Высокопоставленные чиновники из иранских министерств, сидящие в тюрьме, помрачнели: у большинства из них были друзья, близкие или просто знакомые из шахской семьи или из числа его приближенных. И вот теперь их покровители улетают. Это означает, что им, по меньшей мере, придется отбросить всякую надежду на скорое освобождение из тюрьмы. Билл понимал, что с отъездом шаха исчез последний шанс на восстановление проамериканского влияния в Иране. Теперь воцарится еще больший хаос и беспорядок, нависнет еще большая угроза над американцами в Тегеране, а следовательно, уменьшатся шансы на быстрый выход на волю.
Как только самолет с шахом взмыл в небеса и исчез с экрана телевизора, Коберн стал различать, что из-за стен тюрьмы доносится непонятный шум, похожий на гул толпы. Шум вскоре превратился в сплошной ужасный тысячеголосый рев, выкрики и трубные звуки. А по телевизору показали и источник шума: сотни тысяч иранцев, волна за волной, двигались по улицам города, крича во всю глотку. «Шах рафт!» (Шах удрал!). Пол сказал, что это зрелище напоминает ему новогодний парад в Филадельфии. Все автомашины ехали с зажженными фарами и непрерывно гудели. Многие водители сделали автоматические приспособления для непрерывного размахивания флажками, повесив их на включенные стеклоочистители. По праздничным улицам разъезжали грузовики, битком набитые ликующей молодежью, а по всему городу толпы жителей валили на землю статуи шаха и разбивали их вдребезги. Билл подумал: а что примутся громить толпы потом? Затем его мысль перескочила на другое: а что будут делать охранники и заключенные? Не станут ли американцы мишенью в этом истерическом всплеске всеобщего иранского возбуждения, переливающегося через край?

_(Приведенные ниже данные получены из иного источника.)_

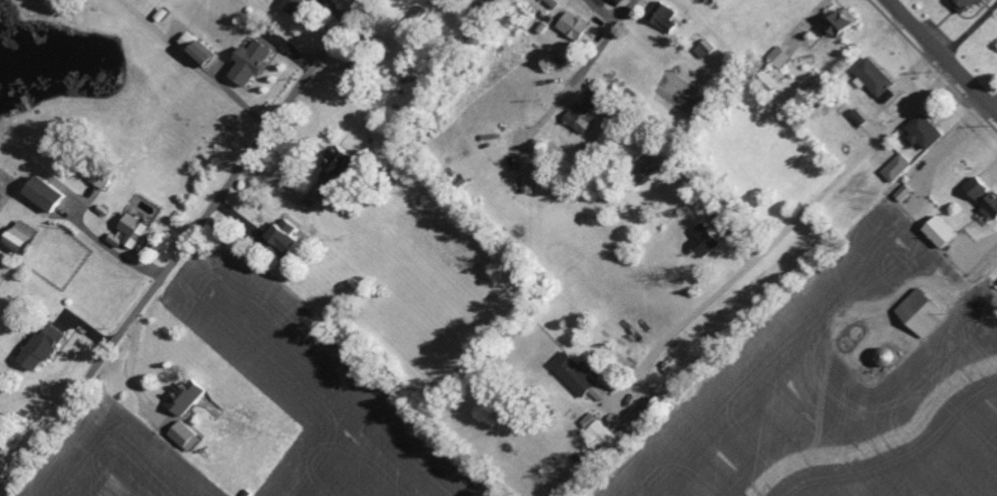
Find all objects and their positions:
building: (963, 4)
building: (299, 6)
road: (601, 11)
road: (625, 11)
building: (668, 16)
building: (414, 22)
building: (837, 22)
building: (578, 26)
building: (208, 54)
building: (777, 57)
road: (941, 57)
building: (256, 61)
road: (588, 61)
road: (191, 68)
building: (871, 76)
building: (602, 96)
building: (583, 117)
building: (920, 131)
building: (342, 164)
building: (894, 167)
building: (107, 177)
building: (901, 192)
building: (53, 193)
building: (984, 199)
road: (785, 231)
building: (936, 231)
building: (139, 232)
building: (292, 236)
building: (28, 237)
building: (710, 239)
road: (183, 247)
building: (918, 313)
building: (47, 346)
building: (579, 373)
building: (193, 396)
building: (604, 430)
building: (192, 435)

Весь остаток дня он и Пол провели в своей камере, стараясь не привлекать к себе внимания. Они тихо лежали на койках, изредка переговариваясь. Пол курил. Билл пытался не вспоминать ужасные сцены, показываемые по телевизору, но оглушительный рев этой огромной необузданной толпы, коллективные выкрики победных революционных лозунгов проникали сквозь тюремные стены и забивали уши, подобно оглушительному раскату грома, загрохотавшему вслед за ярко сверкнувшей молнией.

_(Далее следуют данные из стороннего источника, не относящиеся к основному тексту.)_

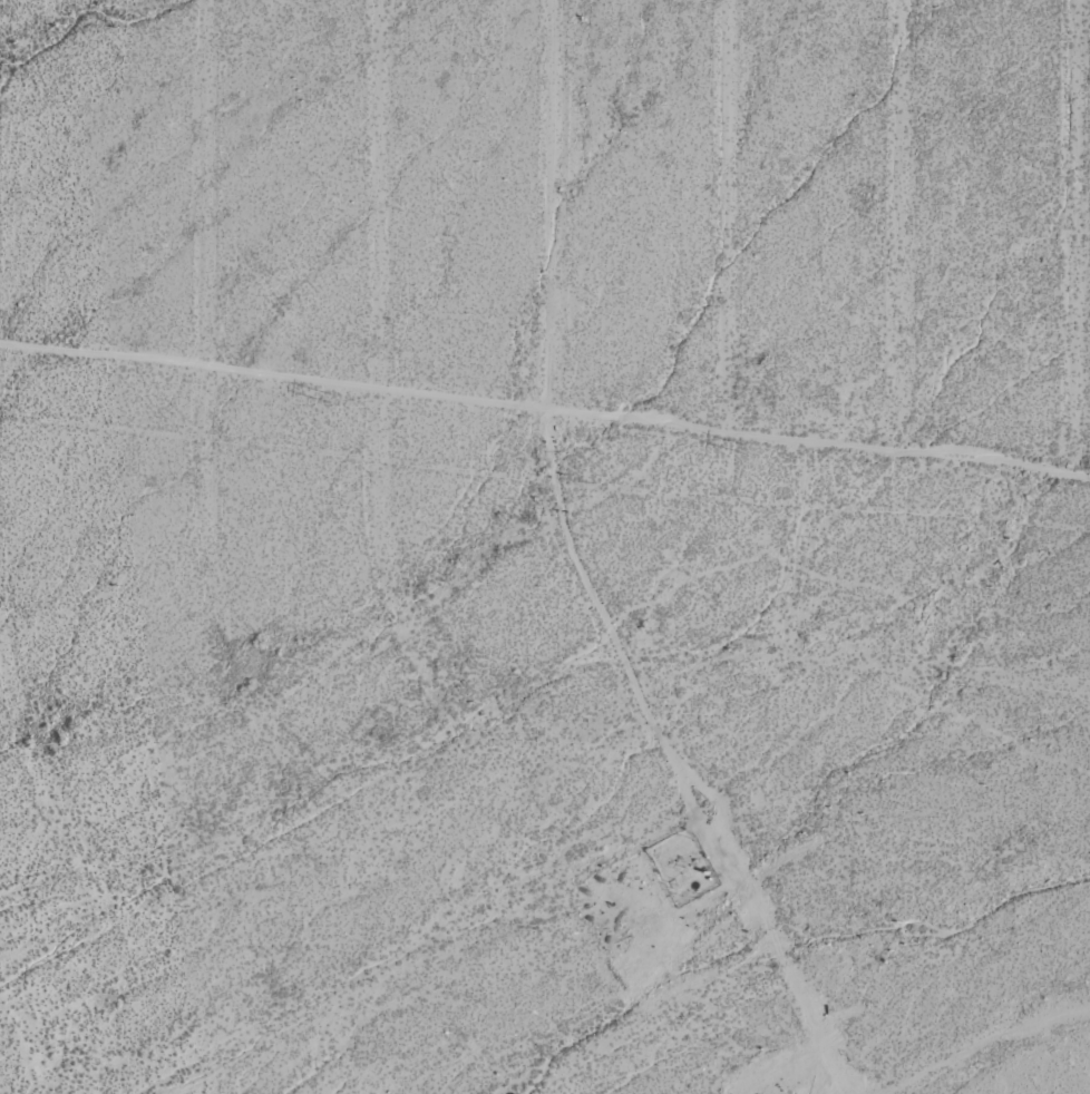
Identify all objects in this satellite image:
road: (725, 216)
road: (899, 226)
road: (1071, 237)
road: (377, 370)
road: (544, 410)
road: (206, 412)
road: (572, 564)
road: (57, 777)
road: (308, 803)
road: (738, 869)
road: (642, 1021)
road: (32, 1033)
road: (982, 1044)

Спустя два дня, утром 18 января, в камеру номер пять вошел надзиратель и что-то сказал на фарси бывшему заместителю министра Реза Негхабату. Тот перевел Полу и Биллу.
– Собирайте свои манатки. Они вас переводят.
– Куда? – поинтересовался Пол.
– В другую тюрьму.
У Билла в голове забил тревожный набат. В какую тюрьму их переводят? В такую, где людей подвергают пыткам и убивают? Сообщат ли ЭДС, куда их переведут, или они оба просто бесследно исчезнут? Конечно, эта тюрьма, где они сейчас сидят, вовсе не великолепное место, но, черт его знает, куда они еще попадут.
Надзиратель опять что-то сказал, и Негхабат перевел:
– Он говорит, что волноваться не стоит, это делается ради вашего же блага.
Собрать зубные щетки, электробритву (одну на двоих), разрозненные предметы одежды было минутным делом. Затем они сели и стали ждать… битых три часа.
Неизвестность лишала присутствия духа. Билл успел привыкнуть к этой тюрьме и, несмотря на отдельные вспышки подозрения, все же в целом доверял соседям по камере. Он боялся, как бы перемены не оказались к худшему.
Пол попросил Негхабата сообщить о переводе в ЭДС если понадобится, даже через полковника, отвечающего за тюрьму, сунув ему бакшиш.
Староста камеры, пожилой иранец, который так переживал за их благополучие, искренне огорчился, узнав, что их переводят. Он печально смотрел, как Пол снимает фотографии Карен и Энн Мэри. Импульсивно Пол отдал фотографии старосте, который был явно тронут таким жестом и прямо рассыпался в благодарностях.
Наконец, их вывели во двор и посадили в микроавтобус вместе с полудюжиной других арестантов, собранных из разных камер тюрьмы. Билл оглядывал их, пытаясь определить, что у них общего. Один был французом. Не сгоняют ли всех иностранцев в специальную тюрьму ради их же безопасности? Но другой арестант – дородный иранец, который был старостой в той самой камере, где они провели первую ночь, – обыкновенный преступник, по предположению Билла.
Когда автобусик выехал с тюремного двора, Билл спросил француза:
– Не знаете ли, куда едем?
– Меня должны выпускать, – ответил тот.
Сердце у Билла подпрыгнуло. Какая хорошая весть! Может, их всех выпустят?